___ Trecho citado
Atuando com o Trabalho Social com Idosos e Ação Educativa em Exposição de Artes Visuais, na unidade de Santo André, havia um desejo de envolver o público idoso na fruição artística das exposições. Algumas tentativas anteriores, realizadas sem sucesso, apontavam para uma impossibilidade de concretizar este desejo. Porém, certa vez, recebemos um grupo de idosos de outra região para visitar a exposição corrente na unidade. Em meio a todas as demandas operacionais que tal visita disparou, o acompanhamento e a mediação do grupo na exposição revelaram outra perspectiva sobre o público idoso: são pessoas extremamente interessadas em se apropriar de cada detalhe, desde a arquitetura da unidade até as mais diversas nuances presentes nas obras ali expostas. A possibilidade de sair de sua cidade de origem em conjunto para visitar uma exposição despertara naqueles idosos um interesse profundo por tudo que estava ao seu redor. Ao final da visita, os educadores da exposição comentavam que aquela teria sido uma das melhores visitas já realizadas.
______
_Tarefas do exercício:_
1. No relato sobre a visita de idosos à exposição, o que os educadores comentaram ao final da visita?
2. Prossiga o relato sobre a visita de idosos à exposição a partir da última frase apresentada.
___ Material fornecido
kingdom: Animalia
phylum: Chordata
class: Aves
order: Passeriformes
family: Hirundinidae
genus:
______
_Respostas esperadas:_
1. Que aquela teria sido uma das melhores visitas já realizadas.

2.
Alguns questionamentos tornaram-se evidentes: dos diversos estereótipos que a velhice carrega, a figura do velho endurecido-teimoso-refratário às mudanças sociais é um dos mais propagados. O outro extremo desse estereótipo, o velho-que-tudo-conhece, cheio de sabedoria, pode ser tão perigoso quanto. Ambos os estereótipos escondem o fato de que a pessoa idosa é sujeito de cultura - tem tanto a ofertar quanto a receber em sua experiência de vida.

A velhice, comumente associada ao término da vida produtiva do mundo capitalista, pode apresentar um solo fértil para experiências de fruição, uma vez que a incorporação do tempo livre é uma tendência na vida das pessoas maiores de 60 anos. O ócio, negado ao tempo “produtivo” da vida adulta, guarda em si potencialidades de fruição estética e transformação, quando a ele se oferta o acesso aos bens culturais que a humanidade produziu. A experiência estética, quando comprometida pela organização social da vida moderna, fica sobreposta por adesões a preconceitos e estereótipos, tornando os sujeitos suscetíveis às tendências regressivas da barbárie, que visam eliminar toda a diferença, impedindo a existência da alteridade.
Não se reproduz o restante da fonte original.